Contagem was the name given to this industrial area. An expressway was built from Belo and the airport to accommodate freight and people like me. I knew the right-of-way was afforded to vehicles. Pedestrians had to take their chances. With a six to six (dawn to dusk) workday, God helps those workers that crossed the expressway. I soon realized the people lying along the highway, sometimes covered, sometimes not) were workers who did not make it. With such menial jobs paying a few dollars a day, the people needed to walk many hours in the dark to get to work. Bus fare was not an option at the poverty level. One body lying there was more than enough to understand their strife.
An overhead conveyor system will run twenty feet above a plant floor and there we had three levels in places. Six feet below the trolley was a suspended access walkway of steel fencing material. In the States there would be side-rails but not here. Roberto de Piero and I were comparing notes at the end of the day. I saw a shadow from above then a pathetic thud. A short distance away was our trabalhador who simply walked off the edge. He was bleeding so profusely from his head I could not look but Roberto cuddled him like a baby. Medical help was an hour in coming. Insurance did not exist and disability had no compensation. We should not have allowed him to be up there. Delirium would set in after such a long workday, especially if he was one whose two-hour walk to work created a sixteen-hour day. Roberto was one of a very few supervisory people that held affection for the struggling working class from whence he came.

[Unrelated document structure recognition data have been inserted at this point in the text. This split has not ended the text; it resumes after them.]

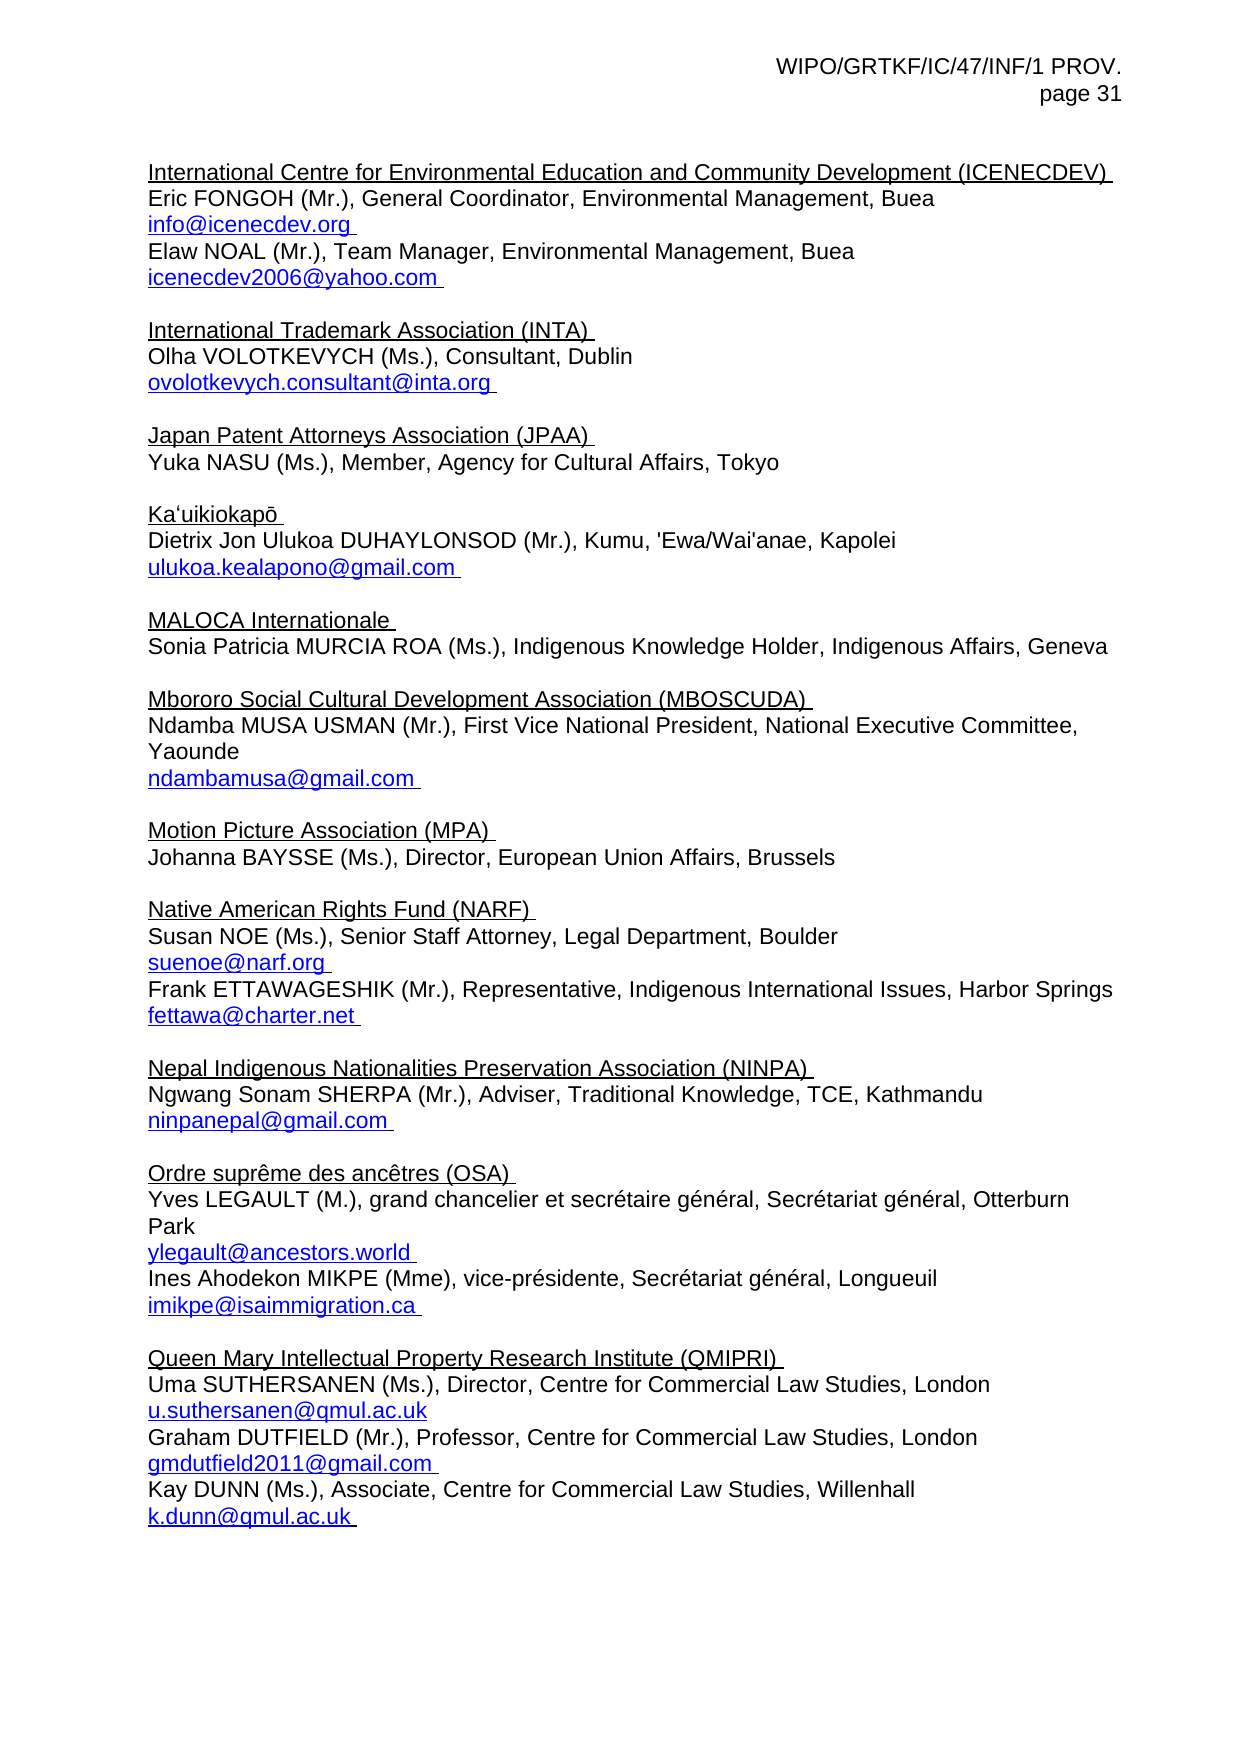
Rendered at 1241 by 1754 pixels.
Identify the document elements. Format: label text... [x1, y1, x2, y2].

text ninpanepal@gmail.com [148, 1107, 1122, 1134]
text icenecdev2006@yahoo.com [148, 264, 1122, 290]
text ovolotkevych.consultant@inta.org [148, 369, 1122, 396]
text ylegault@ancestors.world [148, 1239, 1122, 1265]
text Sonia Patricia MURCIA ROA (Ms.), Indigenous Knowledge Holder, Indigenous Affairs, Geneva [148, 633, 1122, 659]
text International Trademark Association (INTA) [148, 317, 1122, 343]
text Ines Ahodekon MIKPE (Mme), vice-présidente, Secrétariat général, Longueuil [148, 1265, 1122, 1292]
text Johanna BAYSSE (Ms.), Director, European Union Affairs, Brussels [148, 844, 1122, 870]
text ulukoa.kealapono@gmail.com [148, 554, 1122, 580]
text suenoe@narf.org [148, 949, 1122, 976]
text Yves LEGAULT (M.), grand chancelier et secrétaire général, Secrétariat général, Otterburn Park [148, 1186, 1122, 1239]
text Elaw NOAL (Mr.), Team Manager, Environmental Management, Buea [148, 238, 1122, 264]
text Native American Rights Fund (NARF) [148, 896, 1122, 923]
text MALOCA Internationale [148, 607, 1122, 633]
text u.suthersanen@qmul.ac.uk [148, 1397, 1122, 1423]
text Kay DUNN (Ms.), Associate, Centre for Commercial Law Studies, Willenhall [148, 1476, 1122, 1503]
text Mbororo Social Cultural Development Association (MBOSCUDA) [148, 686, 1122, 712]
text Kaʻuikiokapō [148, 501, 1122, 527]
text Ngwang Sonam SHERPA (Mr.), Adviser, Traditional Knowledge, TCE, Kathmandu [148, 1081, 1122, 1107]
text Queen Mary Intellectual Property Research Institute (QMIPRI) [148, 1344, 1122, 1371]
text Yuka NASU (Ms.), Member, Agency for Cultural Affairs, Tokyo [148, 448, 1122, 475]
text gmdutfield2011@gmail.com [148, 1450, 1122, 1476]
text Motion Picture Association (MPA) [148, 817, 1122, 844]
text ndambamusa@gmail.com [148, 765, 1122, 791]
text Susan NOE (Ms.), Senior Staff Attorney, Legal Department, Boulder [148, 923, 1122, 949]
text Dietrix Jon Ulukoa DUHAYLONSOD (Mr.), Kumu, 'Ewa/Wai'anae, Kapolei [148, 527, 1122, 554]
text Uma SUTHERSANEN (Ms.), Director, Centre for Commercial Law Studies, London [148, 1371, 1122, 1397]
text k.dunn@qmul.ac.uk [148, 1503, 1122, 1529]
text fettawa@charter.net [148, 1002, 1122, 1028]
text Nepal Indigenous Nationalities Preservation Association (NINPA) [148, 1054, 1122, 1081]
text imikpe@isaimmigration.ca [148, 1292, 1122, 1318]
text Ndamba MUSA USMAN (Mr.), First Vice National President, National Executive Committee, Yaounde [148, 712, 1122, 765]
text Japan Patent Attorneys Association (JPAA) [148, 422, 1122, 448]
text Olha VOLOTKEVYCH (Ms.), Consultant, Dublin [148, 343, 1122, 369]
text info@icenecdev.org [148, 211, 1122, 238]
text Graham DUTFIELD (Mr.), Professor, Centre for Commercial Law Studies, London [148, 1423, 1122, 1450]
text International Centre for Environmental Education and Community Development (ICENECDEV) [148, 158, 1122, 185]
text Frank ETTAWAGESHIK (Mr.), Representative, Indigenous International Issues, Harbor Springs [148, 976, 1122, 1002]
text Ordre suprême des ancêtres (OSA) [148, 1160, 1122, 1186]
text Eric FONGOH (Mr.), General Coordinator, Environmental Management, Buea [148, 185, 1122, 211]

There was an attitude for workers to excel at all cost. We were without basic equipment. A hacksaw blade was a primary tool. With only a blade, a good mechanic could cut through a two inch I-beam in an hour, sometimes less, but hands bleeding. Everyday there was a line of people waiting to replace a fallen comrade.
I have forgotten, but I will guess his name to be Itimal. A good electrician, I took as an understudy. A code reading system for carrier routing required an intelligent guy like him. I had returned from lunch which by now was a fifteen minute snack of rice and beans, to see Itimal trying to repair a code reader with the conveyor running. His back was to an approaching carrier; I dove for the emergency stop but too late to save his ring finger. I saw him six months later doing well without the digit.
Maybe I too was under duress from the Fiat people pushing the project. Italians were not redeemed until a recent trip to Northern Italy.